<<< Dane tekstu >>>
Autor Bruno Jasieński
Tytuł Człowiek zmienia skórę
Wydawca Towarzystwo Wydawnicze „Mewa“
Data wyd. 1934
Druk Drukarnia „Antiqua“
Miejsce wyd. Warszawa
Źródło Skany na Commons
Inne Pobierz jako: EPUB  • PDF  • MOBI 
Cały tekst
Pobierz jako: EPUB  • PDF  • MOBI 
Indeks stron


ROZDZIAŁ ÓSMY.

Clarke stał na pagórku kotliny i przeglądał wczorajszy wykaz, gdy zobaczył podnoszących się ku niemu Kirsza i Morozowa.
— No, jak tam u pana? — przemówił po angielsku Kirsz. — Ruszamy potroszeczku?
— Bardzo wolniutko. Trzeba było wstrzymać rycie kanału i postawić tu dwa ekskawatory zamiast dźwigów. Drugiego wyjścia nie było. Ot, żeby postawić tu najzwyklejszy konwejer na dwa tylko piętra, cała kotlina byłaby wyprzątnięta w ciągu kilku dni.
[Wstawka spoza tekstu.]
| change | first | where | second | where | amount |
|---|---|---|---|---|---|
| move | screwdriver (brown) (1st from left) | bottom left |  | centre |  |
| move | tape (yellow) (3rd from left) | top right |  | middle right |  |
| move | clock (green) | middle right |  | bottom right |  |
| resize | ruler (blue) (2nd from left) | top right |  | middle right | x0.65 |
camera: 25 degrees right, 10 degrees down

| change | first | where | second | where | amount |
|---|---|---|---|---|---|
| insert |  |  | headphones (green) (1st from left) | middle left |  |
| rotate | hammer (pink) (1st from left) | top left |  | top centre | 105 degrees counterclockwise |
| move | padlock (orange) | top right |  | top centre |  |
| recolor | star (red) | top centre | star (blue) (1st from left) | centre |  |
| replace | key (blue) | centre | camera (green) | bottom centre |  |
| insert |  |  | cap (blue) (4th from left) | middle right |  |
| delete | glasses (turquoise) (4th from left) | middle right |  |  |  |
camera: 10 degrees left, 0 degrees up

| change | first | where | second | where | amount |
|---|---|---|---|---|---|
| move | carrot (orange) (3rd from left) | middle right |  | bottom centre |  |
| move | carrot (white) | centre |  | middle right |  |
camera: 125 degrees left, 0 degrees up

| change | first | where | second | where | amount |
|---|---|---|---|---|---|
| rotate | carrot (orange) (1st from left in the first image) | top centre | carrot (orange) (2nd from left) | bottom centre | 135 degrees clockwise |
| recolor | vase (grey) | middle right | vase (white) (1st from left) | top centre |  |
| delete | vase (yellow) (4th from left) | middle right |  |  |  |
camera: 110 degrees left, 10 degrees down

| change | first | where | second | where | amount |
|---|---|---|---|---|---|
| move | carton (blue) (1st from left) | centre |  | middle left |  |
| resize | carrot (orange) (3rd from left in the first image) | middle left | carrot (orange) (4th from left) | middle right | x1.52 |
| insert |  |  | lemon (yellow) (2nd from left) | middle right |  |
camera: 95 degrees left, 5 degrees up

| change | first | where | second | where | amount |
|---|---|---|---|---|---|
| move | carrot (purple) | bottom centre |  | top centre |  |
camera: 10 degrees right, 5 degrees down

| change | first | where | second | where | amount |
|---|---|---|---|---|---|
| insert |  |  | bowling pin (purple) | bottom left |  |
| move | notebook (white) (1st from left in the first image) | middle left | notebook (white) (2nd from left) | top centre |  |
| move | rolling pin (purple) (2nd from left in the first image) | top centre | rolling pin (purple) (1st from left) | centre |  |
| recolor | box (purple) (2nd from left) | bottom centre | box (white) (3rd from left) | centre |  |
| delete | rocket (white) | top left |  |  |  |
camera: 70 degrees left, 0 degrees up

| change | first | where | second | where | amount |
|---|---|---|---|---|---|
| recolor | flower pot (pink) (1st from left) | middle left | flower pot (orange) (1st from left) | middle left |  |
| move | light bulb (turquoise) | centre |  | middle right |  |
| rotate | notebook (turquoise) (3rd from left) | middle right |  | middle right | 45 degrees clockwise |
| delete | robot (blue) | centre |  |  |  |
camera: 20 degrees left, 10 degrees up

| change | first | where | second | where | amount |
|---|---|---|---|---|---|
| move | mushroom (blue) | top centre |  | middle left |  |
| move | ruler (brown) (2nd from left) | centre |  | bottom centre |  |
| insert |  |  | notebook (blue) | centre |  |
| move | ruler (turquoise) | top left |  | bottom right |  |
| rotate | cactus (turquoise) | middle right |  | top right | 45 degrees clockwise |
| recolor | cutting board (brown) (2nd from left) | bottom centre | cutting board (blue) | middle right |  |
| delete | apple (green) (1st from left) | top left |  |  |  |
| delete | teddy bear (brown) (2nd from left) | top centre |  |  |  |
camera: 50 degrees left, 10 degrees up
— Niema rady! Zażądaliśmy z Moskwy kilkuset metrów taśmy, ale to towar deficytowy i wątpliwe, abyśmy mogli na nią liczyć. Może postawić windę szybową z koszem ekskawatora? Zwolniłoby to, przynajmniej, jeden Bewsirius?
— Niema belek. Dowiadywałem się już. Nie można dostać.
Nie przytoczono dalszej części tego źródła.